Question

The value of ${\sin ^{ - 1}}\left( {\sin 12} \right) + {\cos ^{ - 1}}\left( {\cos 12} \right)$ is equal to:
A.Zero
B.$24 - 2\pi$
C.$4\pi - 24$
D.None of these

Answer 1

Hint: We will try to calculate the value of ${\sin ^{ - 1}}\left( {\sin 12} \right)$ and ${\cos ^{ - 1}}\left( {\cos 12} \right)$ separately. Here, the range of ${\sin ^{ - 1}}\left( {\sin 12} \right)$ must lie between $- \dfrac{\pi }{2}$ and $\dfrac{\pi }{2}$. The range of ${\cos ^{ - 1}}\left( {\cos 12} \right)$ must lie between 0 and $\pi$.

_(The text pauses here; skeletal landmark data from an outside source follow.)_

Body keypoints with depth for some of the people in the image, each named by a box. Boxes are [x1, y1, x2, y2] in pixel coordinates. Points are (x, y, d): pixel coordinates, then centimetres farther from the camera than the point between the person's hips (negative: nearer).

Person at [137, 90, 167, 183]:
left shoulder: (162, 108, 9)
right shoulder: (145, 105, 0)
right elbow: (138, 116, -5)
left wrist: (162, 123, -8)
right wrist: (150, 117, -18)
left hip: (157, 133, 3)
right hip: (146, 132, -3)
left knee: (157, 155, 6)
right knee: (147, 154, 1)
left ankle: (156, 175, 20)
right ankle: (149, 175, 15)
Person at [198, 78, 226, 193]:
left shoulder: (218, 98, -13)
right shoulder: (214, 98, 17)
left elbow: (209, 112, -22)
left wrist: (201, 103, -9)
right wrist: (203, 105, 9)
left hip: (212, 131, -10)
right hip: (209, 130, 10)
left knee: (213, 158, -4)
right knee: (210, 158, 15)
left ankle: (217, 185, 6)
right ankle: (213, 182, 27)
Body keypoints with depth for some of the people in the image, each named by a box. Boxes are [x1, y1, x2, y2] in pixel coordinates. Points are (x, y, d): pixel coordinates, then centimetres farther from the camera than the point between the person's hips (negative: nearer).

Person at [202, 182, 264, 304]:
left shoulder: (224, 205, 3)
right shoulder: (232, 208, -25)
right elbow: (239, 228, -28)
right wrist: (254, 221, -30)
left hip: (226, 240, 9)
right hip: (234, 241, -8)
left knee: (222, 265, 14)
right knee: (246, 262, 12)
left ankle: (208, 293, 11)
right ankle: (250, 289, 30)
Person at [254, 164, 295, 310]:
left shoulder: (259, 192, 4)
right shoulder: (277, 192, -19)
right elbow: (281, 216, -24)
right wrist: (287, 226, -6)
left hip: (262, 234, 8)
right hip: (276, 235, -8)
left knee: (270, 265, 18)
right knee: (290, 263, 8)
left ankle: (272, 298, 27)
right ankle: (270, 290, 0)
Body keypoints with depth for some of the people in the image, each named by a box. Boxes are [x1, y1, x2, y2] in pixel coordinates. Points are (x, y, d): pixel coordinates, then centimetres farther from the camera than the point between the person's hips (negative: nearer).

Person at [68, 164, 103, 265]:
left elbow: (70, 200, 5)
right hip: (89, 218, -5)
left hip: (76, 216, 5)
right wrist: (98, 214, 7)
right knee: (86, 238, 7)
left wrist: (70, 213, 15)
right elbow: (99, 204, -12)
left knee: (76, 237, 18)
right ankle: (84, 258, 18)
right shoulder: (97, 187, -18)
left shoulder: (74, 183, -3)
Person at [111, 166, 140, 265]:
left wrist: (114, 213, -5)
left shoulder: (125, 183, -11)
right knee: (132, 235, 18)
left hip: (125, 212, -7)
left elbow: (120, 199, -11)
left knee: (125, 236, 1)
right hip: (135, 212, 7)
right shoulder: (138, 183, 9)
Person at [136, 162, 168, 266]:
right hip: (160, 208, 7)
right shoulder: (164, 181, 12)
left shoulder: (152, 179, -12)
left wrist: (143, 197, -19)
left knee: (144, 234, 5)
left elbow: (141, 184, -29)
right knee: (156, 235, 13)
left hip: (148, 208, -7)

Complete step-by-step answer:
Here the required expression can be broken into two parts. We will calculate the value separately for ${\sin ^{ - 1}}\left( {\sin 12} \right)$and ${\cos ^{ - 1}}\left( {\cos 12} \right)$.
Let us first calculate the value of ${\sin ^{ - 1}}\left( {\sin 12} \right)$.
Let us consider the value of ${\sin ^{ - 1}}\left( {\sin 12} \right)$ to be equal to $\theta$.
Then $\sin \theta = \sin 12$
The general solution for the above equation will be given as $\theta = 2\pi k + 12$, where $k$ is an integer. But the range of $\theta$ must lie between $- \dfrac{\pi }{2}$ to $\dfrac{\pi }{2}$, as the principle range of the ${\sin ^{ - 1}}\theta$ lies between $- \dfrac{\pi }{2}$ to $\dfrac{\pi }{2}$. Therefore the value of $k$ must be so chosen that the value of $\theta$ lies between $- \dfrac{\pi }{2}$ to $\dfrac{\pi }{2}$.
$- \dfrac{\pi }{2} < 2\pi k + 12$ and
$2\pi k + 12 < \dfrac{\pi }{2}$
and $k$ is an integer.
$- \dfrac{1}{4} - \dfrac{6}{\pi } < k$
$k \geqslant - 2$ as $k$ is an integer.
Similarly,
$k < \- \dfrac{1}{4} - \dfrac{6}{\pi }$
$k \leqslant - 2$
Therefore the value of $k$ is $- 2$.
And thus $\theta = 2\pi \left( { - 2} \right) + 12$
$\theta = - 4\pi + 12$
We will do the same steps to find the value of ${\cos ^{ - 1}}\left( {\cos 12} \right)$.
Let ${\cos ^{ - 1}}\left( {\cos 12} \right) = \varphi$
Then $\cos \varphi = \cos 12$
The general solution for the above equation will be given as $\varphi = 2\pi k \pm 12$, where $k$ is an integer. But the range of $\varphi$ must lie between 0 to $\pi$, as the principle range of the ${\cos ^{ - 1}}\varphi$ lies between 0 to $\pi$. Therefore the value of $k$ must be so chosen that the value of $\varphi$ lies between 0 to $\pi$.
$0 < 2\pi k \pm 12$ and
$2\pi k \pm 12 < \pi$
and $k$ is an integer.
$\pm \dfrac{6}{\pi } < k$
$k \geqslant - 2$or $k \geqslant 2$,as $k$ is an integer.
Similarly,
$k < \dfrac{1}{2} \pm \dfrac{6}{\pi }$
$k \leqslant 2$ or $k \leqslant - 2$
Therefore the value of $k$ satisfying the equations is 2, along with taking a subtraction between 12 and $2\pi k$.
And thus $\varphi = 2\pi \left( 2 \right) - 12$
$\varphi = 4\pi - 12$
Adding both values will give us the value for the required expression.
$- 4\pi + 4\pi + 12 - 12 = 0$

Note: The general solution for $\sin x = \sin \theta$ is given by $x = 2\pi k + \theta$, where $k$ is an integer and the range of $x$ lies between $- \dfrac{\pi }{2}$ and $\dfrac{\pi }{2}$. Similarly, the general solution for $\cos x = \cos \theta$ is given by $x = 2\pi k \pm \theta$, where $k$ is an integer and the range of $x$ lies between 0 and $\pi$.